Attitudes toward home mortgage products were linked to the type of product being advertised. Thus, traditional fixed-rate mortgages had the most positive reception, with 71% reporting a favorable attitude. This dropped to 52% for home-equity loans, 27% for no downpayment and 25% for "reverse" mortgages--the bogeyman of the sub-prime lending market. Older consumers were generally more knowledgeable about the variety of mortgage products than younger respondents.
The Harris poll, which surveyed 2,383 adults online May 8-14, has serious implications not only for the financial institutions hawking mortgages, but also for the advertisers and media planners who help them execute sales.
The subprime lending hangover is deepening as lenders endure a second year of bad publicity.
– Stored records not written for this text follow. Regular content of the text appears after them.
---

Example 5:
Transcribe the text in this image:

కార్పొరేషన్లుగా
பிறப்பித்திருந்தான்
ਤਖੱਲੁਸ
After accounting for $640 billion of U.S. mortgages in 2006, the market will probably experience a 25 to 30% volume decline in 2007, according to Bose George, an analyst with Keefe, Bruyette & Woods.
But ad messages haven't adapted to the changing environment--calling into question how in tune advertisers are with their target audience. Specifically, they are failing to convey the appropriate messages to skeptical consumers seeking more transparency and ease of comparison in mortgage rates.
A recent article by Patricia A. McCoy in the Harvard Journal on Legislation, titled "Rethinking Disclosure in a World of Risk-Based Pricing," found that "numerous subprime ads are tantamount to affirmative misrepresentations."
Specifically, McCoy found two main areas of advertising deception under the terms of the Truth in Lending Act. First, "TILA allows sub-prime lenders to tout their best rates, without disclaimers and regardless of the fact that numerous sub-prime customers will not qualify for those rates." Second, TILA also "permits lenders to dangle alluring teaser rates before consumers without notifying them how high their interest rates might go following rate reset."
In effect, she adds, this means that "sub-prime lenders can entice customers with rosy prices that are not available to weaker borrowers, hike the price after customers pay a hefty application fee, then raise the price again at closing."